Franière – la boucherie Chabottier-Meunier

 

Mon grand-père, Fernand Chabottier, tenait avec ma grand-mère Marcelle Meunier une boucherie-charcuterie.

Marcelle et Fernand

La boucherie vivait de son entourage immédiat, du quartier Saint-Pierre, elle restait ouverte de 07h00 à 22 ou 23h00. Le soir, les clients y entraient dans l’obscurité.

La sonnette retentissait et mon grand-père s’empressait d’allumer la lumière de la boucherie et de servir son client à toute heure. C’était cela le commerce de proximité de l’époque. La seule chose qui le faisait râler, c’est quand un client venait vers 20h00 commander un kilo de viande hachée, alors que la machine avait été nettoyée deux heures auparavant. Rares aussi les Franièrois qui possédaient le téléphone. Mon grand-père l’avait pour des raisons commerciales, mais il arrivait souvent qu’il reçoive des communications de personnes demandant à parler à tel ou tel voisin. Mon grand-père ou ma grand-mère arrêtait la besogne pour aller quérir la personne demandée pendant que le cornet pendait dans le vide en attendant. Les clients venaient aussi souvent demander l’autorisation de donner un coup de fil et un mince dédommagement leur était requis. On faisait alors vraiment plaisir au client.

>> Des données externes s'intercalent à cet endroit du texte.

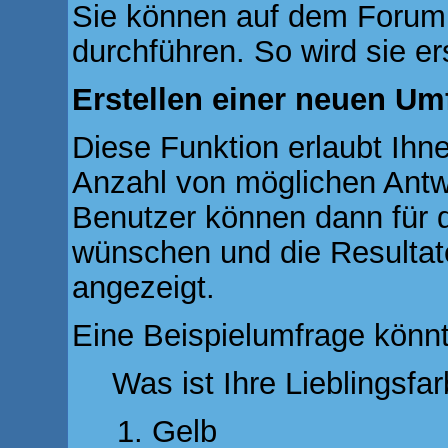
Sie können auf dem Forum
durchführen. So wird sie ers
Erstellen einer neuen Um
Diese Funktion erlaubt Ihne
Anzahl von möglichen Ant
Benutzer können dann für d
wünschen und die Resulta
angezeigt.
Eine Beispielumfrage könnt
Was ist Ihre Lieblingsfa
Gelb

Mon grand-père Fernand vendait de la viande de qualité. Il servait les fermes environnantes et ne manquait pas de surveiller l’évolution de leurs porcs et d’en faire l’acquisition. Il en prenait livraison très tôt (5 h00 environ) le lundi matin dans une remorque bâchée qu’il avait aménagée lui-même, les marquait de ses initiales et les conduisait à l’abattoir de Namur qui se chargeait de « l’exécution ». Sur place, il donnait un bon coup de tuyau d’arrosage pour nettoyer la remorque et revenait avec les porcs coupés en deux dans le même véhicule, avec sang dans une cruche et tripes dans un grand récipient. L’AFSCA ne rôdait pas encore pour ennuyer les bouchers dont l’atelier présentait un carrelage légèrement fendu !

 

La viande de bœuf était achetée à un chevillard de Namur, en demi ou en quart. A l’époque, le porc avait davantage les faveurs des consommateurs pour des raisons économiques, je suppose.

Mais avant tout, il était un excellent charcutier, réputé pour son pâté de foie et ses boudins noir et blanc bien secs que l’on dégustait bien souvent sans pain d’accompagnement. De nombreux voyageurs s’arrêtaient tous les jours pour en accommoder leur repas d’autant plus que mon grand-père avait une règle de conduite stricte et refusait de faire évoluer ses prix de vente. Il vendait son boudin 50 anciens francs belges le kilo alors que les autres bouchers en étaient déjà à 150 ou 200 francs. Mais il ne suivait pas à reconstituer son stock. Chaque mardi, c’était le branle-bas de combat dans l’arrière-cuisine transformée en atelier. Mon grand-père et ma grand-mère préparaient tripes, pâté de foie, tête pressée, boudins noir et blanc, cervelas, fondaient la graisse et le saindoux du matin au soir. Tout était fait maison. Pour la famille uniquement parce que le produit était invendable à cause de son prix de revient, il préparait chaque année à la Noël, « sa » spécialité : des tripes au chou frisé, un mélange de viande hachée et de chou fourré dans des gros boyaux dont l’intérieur était garni d’une bonne couche de graisse qu’il appelait « les craux boyas » (écriture phonétique) (« gras boyaux »). Avant de servir ce mets « royal », il le réchauffait dans un bouillon de légumes. ! Mais amoureux de la diététique, s’abstenir ! 

Alain DENIS pour Bibliotheca Floreffia – juillet 2017.